According to Christian Gabriel, the service's medical director, the news that Roche will stop supporting 454 in 2016 "was a full blow."
"I am fed up," he told IS by email, and fears receiving faulty reagents and less support "sooner than later." He said there might not be enough time to switch protocols or to test other systems, though many customers will probably switch to Illumina, and his group has already brought in a MiSeq. "I am confident that [Roche] management will try to find a solution for those who run diagnostics on their systems," he added.
Gabriel said his group is currently using 454 routinely for high-resolution HLA typing in immunogenetics, as well as for cancer gene panel sequencing, hematology applications, mutation analysis in CML, and metabolomics in ecosystems.
He said he especially values 454's long reads, good bioinformatics and large amount of software developed for the system, and Roche's "very good service organization."
Jonathan Rothberg, who was in charge of developing and commercializing the 454 technology when it was part of Curagen, said that the technology's demise means one needs to "innovate or die."
"At 454 we were always first; first non-bacterial cloning, first commercialization, first next-gen individual human genome, Neanderthal, mammoth, deep sequencing, cancer sequencing, drug response studies, HIV, metagenomics, first drug target by whole genome sequencing, and many more firsts," he told IS via email. "Always innovating, always first."

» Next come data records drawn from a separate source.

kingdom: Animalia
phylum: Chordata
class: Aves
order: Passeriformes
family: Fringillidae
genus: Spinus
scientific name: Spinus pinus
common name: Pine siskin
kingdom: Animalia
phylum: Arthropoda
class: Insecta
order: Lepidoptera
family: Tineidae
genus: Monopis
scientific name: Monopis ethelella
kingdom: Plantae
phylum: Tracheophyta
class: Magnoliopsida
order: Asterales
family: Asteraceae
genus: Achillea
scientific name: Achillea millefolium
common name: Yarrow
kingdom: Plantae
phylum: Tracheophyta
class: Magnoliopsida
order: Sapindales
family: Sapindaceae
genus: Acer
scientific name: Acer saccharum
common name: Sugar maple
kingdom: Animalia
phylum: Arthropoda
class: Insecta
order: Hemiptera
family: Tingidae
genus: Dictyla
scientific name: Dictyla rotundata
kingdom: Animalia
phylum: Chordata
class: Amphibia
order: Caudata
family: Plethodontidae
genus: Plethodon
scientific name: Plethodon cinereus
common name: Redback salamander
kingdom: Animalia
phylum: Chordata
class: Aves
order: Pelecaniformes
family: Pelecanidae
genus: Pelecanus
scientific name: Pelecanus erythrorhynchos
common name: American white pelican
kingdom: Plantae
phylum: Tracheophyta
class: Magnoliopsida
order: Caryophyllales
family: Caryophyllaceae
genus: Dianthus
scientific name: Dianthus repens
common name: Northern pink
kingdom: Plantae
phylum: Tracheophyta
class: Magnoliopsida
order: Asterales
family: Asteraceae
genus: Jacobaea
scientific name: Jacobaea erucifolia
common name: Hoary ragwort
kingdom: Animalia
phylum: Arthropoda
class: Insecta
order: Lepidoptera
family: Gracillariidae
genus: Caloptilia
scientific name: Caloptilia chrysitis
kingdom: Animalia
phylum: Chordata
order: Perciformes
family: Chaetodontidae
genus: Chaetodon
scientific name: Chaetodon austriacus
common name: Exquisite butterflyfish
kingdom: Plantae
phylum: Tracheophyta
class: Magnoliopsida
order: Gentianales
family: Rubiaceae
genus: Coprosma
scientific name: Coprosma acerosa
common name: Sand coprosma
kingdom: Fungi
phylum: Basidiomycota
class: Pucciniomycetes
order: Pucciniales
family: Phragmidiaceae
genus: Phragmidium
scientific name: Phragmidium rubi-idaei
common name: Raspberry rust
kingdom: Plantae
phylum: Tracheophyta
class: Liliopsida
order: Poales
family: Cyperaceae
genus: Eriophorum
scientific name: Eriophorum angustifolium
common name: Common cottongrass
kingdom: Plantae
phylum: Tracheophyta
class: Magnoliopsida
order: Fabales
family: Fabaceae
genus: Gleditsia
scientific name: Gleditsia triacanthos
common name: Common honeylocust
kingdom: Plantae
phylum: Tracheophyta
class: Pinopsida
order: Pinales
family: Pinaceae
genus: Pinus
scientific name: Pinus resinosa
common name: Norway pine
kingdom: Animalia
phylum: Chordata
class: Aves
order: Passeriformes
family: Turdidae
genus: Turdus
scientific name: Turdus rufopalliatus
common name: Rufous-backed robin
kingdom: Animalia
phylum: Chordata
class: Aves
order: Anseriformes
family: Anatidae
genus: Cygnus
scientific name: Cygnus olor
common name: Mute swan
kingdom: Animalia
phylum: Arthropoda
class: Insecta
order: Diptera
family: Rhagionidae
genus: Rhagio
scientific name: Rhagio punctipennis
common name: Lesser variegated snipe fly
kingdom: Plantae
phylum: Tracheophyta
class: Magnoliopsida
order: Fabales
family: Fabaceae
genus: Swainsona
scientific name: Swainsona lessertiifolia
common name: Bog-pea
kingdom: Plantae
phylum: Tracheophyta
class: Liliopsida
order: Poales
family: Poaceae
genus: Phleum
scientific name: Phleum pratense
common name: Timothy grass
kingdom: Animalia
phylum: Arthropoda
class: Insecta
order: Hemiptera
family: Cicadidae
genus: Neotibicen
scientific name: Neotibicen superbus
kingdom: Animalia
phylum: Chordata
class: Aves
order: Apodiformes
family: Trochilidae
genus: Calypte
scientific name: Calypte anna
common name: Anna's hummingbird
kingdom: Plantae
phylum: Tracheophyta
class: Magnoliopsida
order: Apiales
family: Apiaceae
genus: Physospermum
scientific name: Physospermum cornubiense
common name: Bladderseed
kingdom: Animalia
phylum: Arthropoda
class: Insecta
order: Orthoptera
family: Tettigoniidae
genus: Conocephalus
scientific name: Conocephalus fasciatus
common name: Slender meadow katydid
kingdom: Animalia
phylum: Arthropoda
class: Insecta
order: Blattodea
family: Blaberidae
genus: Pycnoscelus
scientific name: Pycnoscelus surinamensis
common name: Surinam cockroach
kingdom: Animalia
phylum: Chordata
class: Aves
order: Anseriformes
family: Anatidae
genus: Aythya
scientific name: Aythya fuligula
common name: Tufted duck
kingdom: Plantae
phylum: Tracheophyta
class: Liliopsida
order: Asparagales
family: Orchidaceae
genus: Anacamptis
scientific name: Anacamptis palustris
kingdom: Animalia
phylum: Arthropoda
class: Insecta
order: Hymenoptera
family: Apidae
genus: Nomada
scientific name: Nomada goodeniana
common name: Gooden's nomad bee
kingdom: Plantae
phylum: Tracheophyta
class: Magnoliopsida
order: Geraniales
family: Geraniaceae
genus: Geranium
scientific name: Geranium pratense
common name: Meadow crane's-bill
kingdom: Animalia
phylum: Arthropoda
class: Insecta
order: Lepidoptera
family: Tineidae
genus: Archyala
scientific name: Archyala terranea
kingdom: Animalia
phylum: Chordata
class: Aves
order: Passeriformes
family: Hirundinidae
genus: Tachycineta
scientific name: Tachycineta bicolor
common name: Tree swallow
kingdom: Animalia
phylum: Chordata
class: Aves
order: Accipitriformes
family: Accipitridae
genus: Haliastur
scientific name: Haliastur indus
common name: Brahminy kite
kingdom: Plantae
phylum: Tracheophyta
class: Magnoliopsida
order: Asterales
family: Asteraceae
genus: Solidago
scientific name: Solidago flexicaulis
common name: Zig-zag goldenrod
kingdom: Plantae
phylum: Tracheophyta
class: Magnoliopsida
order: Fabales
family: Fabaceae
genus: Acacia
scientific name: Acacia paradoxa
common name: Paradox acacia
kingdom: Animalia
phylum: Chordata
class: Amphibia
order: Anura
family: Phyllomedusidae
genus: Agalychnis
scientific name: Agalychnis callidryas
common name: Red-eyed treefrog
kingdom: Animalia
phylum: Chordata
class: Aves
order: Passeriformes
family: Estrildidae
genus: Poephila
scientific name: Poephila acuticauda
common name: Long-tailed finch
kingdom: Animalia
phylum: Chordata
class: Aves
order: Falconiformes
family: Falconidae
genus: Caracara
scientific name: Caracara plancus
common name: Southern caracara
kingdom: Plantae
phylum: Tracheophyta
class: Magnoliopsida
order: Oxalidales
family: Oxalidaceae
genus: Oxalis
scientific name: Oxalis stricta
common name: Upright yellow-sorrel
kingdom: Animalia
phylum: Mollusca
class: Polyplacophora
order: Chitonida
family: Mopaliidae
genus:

That apparently changed when Roche acquired 454 in 2007, for $155 million in cash and stock. "When I woke up and found Roche had bought 454 without me, I had to restart," Rothberg said. "It cost three years. We had to invent a new scalable way to sequence — ion semiconductor sequencing — and establish a clear path towards both truly low-cost and mobile sequencing." He went on to found Ion Torrent, which was bought by Life Technologies in 2010 for $375 million in cash and stock, and another $350 million based on milestones.
Rothberg said that when Roche bought 454, the company was "two years ahead of everyone else," but after the purchase, "they lost that lead, no more firsts, no more innovation."
He said that two concepts 454 introduced — sample preparation by limited dilution and massively parallel sequencing — "remain the foundation for all next-generation sequencing, and created an industry."